(Material to process begins)

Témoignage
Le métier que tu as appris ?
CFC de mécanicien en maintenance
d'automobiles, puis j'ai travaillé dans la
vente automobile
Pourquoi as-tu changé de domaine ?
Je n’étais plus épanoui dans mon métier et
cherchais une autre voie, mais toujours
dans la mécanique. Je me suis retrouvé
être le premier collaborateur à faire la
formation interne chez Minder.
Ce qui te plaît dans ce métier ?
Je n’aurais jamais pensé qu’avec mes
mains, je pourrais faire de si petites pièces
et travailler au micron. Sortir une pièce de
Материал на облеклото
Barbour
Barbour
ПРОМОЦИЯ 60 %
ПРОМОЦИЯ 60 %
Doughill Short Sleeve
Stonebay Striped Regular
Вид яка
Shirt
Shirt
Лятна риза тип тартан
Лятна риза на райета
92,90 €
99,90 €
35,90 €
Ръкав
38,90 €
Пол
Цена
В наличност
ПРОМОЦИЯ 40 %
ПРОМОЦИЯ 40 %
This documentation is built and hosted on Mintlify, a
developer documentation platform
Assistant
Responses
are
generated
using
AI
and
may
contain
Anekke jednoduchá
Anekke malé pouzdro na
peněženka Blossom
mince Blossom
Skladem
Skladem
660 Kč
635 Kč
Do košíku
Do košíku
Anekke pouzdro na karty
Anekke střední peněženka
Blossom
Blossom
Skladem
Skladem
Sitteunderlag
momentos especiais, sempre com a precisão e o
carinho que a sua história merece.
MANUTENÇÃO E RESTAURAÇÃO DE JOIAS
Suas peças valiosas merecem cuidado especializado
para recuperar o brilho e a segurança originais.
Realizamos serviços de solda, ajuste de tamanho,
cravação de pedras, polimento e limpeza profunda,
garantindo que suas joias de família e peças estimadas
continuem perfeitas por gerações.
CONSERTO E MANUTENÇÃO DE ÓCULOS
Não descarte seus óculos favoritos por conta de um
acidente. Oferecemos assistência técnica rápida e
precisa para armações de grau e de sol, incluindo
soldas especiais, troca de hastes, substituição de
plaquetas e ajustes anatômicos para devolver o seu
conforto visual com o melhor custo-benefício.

(Material to process ends)
(Material to process begins)

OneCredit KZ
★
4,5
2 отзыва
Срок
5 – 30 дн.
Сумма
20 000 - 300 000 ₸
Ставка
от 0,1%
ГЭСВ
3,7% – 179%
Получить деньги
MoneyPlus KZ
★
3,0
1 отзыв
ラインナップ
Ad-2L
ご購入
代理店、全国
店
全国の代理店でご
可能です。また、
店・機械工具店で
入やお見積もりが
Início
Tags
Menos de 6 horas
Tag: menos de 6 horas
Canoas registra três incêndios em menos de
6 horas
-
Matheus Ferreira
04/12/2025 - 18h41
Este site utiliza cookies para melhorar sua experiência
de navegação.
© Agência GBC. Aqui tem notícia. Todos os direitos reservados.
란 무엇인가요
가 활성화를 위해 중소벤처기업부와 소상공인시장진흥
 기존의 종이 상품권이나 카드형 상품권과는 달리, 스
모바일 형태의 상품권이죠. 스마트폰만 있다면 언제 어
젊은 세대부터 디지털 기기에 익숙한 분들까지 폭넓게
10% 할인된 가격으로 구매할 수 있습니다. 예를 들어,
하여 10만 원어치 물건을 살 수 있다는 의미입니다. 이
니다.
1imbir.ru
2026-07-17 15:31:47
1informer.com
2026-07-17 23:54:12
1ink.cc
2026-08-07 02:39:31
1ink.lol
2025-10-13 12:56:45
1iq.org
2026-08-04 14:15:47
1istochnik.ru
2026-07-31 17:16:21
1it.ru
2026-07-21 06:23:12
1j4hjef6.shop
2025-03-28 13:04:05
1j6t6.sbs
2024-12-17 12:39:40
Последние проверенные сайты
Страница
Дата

(Material to process ends)

= Task details =
Return exactly the lines above from the line that has "continuem perfeitas por gerações." through the line that has "conforto visual com o melhor custo-benefício.", inclusive, and nothing else.

= Exercise output =
continuem perfeitas por gerações.
CONSERTO E MANUTENÇÃO DE ÓCULOS
Não descarte seus óculos favoritos por conta de um
acidente. Oferecemos assistência técnica rápida e
precisa para armações de grau e de sol, incluindo
soldas especiais, troca de hastes, substituição de
plaquetas e ajustes anatômicos para devolver o seu
conforto visual com o melhor custo-benefício.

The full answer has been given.